To be clear - solar and wind energy are fantastic, and are their plummeting price is single biggest reason we will be able to solve climate change! But nuclear is also good and important.

see also: How many lives has nuclear energy saved?

4. Capitalism

Through high school and college, I had started to think of capitalism as mostly bad and slightly good. Now I think it’s mostly good and slightly bad.

Mostly good:

  • In short, life has become dramatically better for almost everyone in the world over the last two centuries, and I think the spread of capitalism is a primary contributor to this
  • Capitalism incentivizes people to solve the world’s problems. It rewards people for producing things that other people value. This reward structure has driven astonishing innovation and economic growth over the last 200 years, leading to dramatically increasing living standards over that span

A set of charts showing the impovement of living standards across several metrics over the last 200 years

  • So long as human labor is still required to improve living standards, it’s important to incentivize people to contribute their labor and devise more efficient ways to produce value with that labor.
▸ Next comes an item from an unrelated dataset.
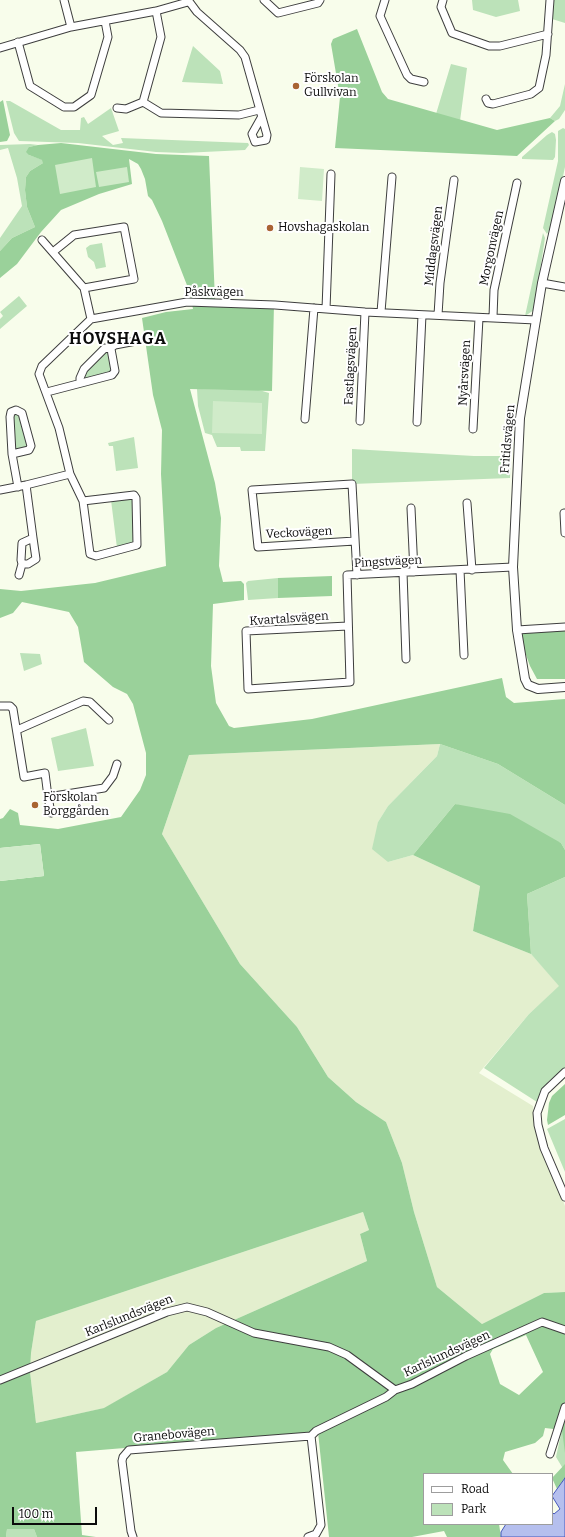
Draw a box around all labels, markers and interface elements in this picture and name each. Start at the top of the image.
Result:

Other economic systems are worse because they don’t incentivize this to the same degree, or even provide the opposite incentive.
  • Alternatives, communism and socialism, have a poor track record of producing prosperous, free societies

Slightly bad:

  • Capitalism can incentivize exploitation (forming monopolies on critical goods, then lowering wages and increasing prices), unsustainable practices (releasing pollution to produce goods), or acting immorally to increase profits (selling treatments for a disease but not a cure). However, I think these problems can be overcome by regulation - taxing pollution, breaking up abusive monopolies, using tax-funded prize pools or other strategies to reward medical breakthroughs.
  • Capitalism can lead to dramatic inequality. This is partially what makes capitalism so effective - it gives fabulous riches to people who create valuable things - but it also leads to a world where we have both trillionaires and people living in dire poverty.
  • If we have the ability as a society to eliminate extreme poverty and provide a baseline level of food, shelter, and medical security, it seems morally wrong not to do so. I think a robust social safety net that guarantees these things, perhaps funded by modest wealth redistribution through taxation, is necessary for the best implementation of capitalism.

Generally speaking, I think that ‘capitalism’ should have an overall positive connotation, and that the current fad of attributing every modern inconvenience to 'late-stage capitalism' is lazy and misguided.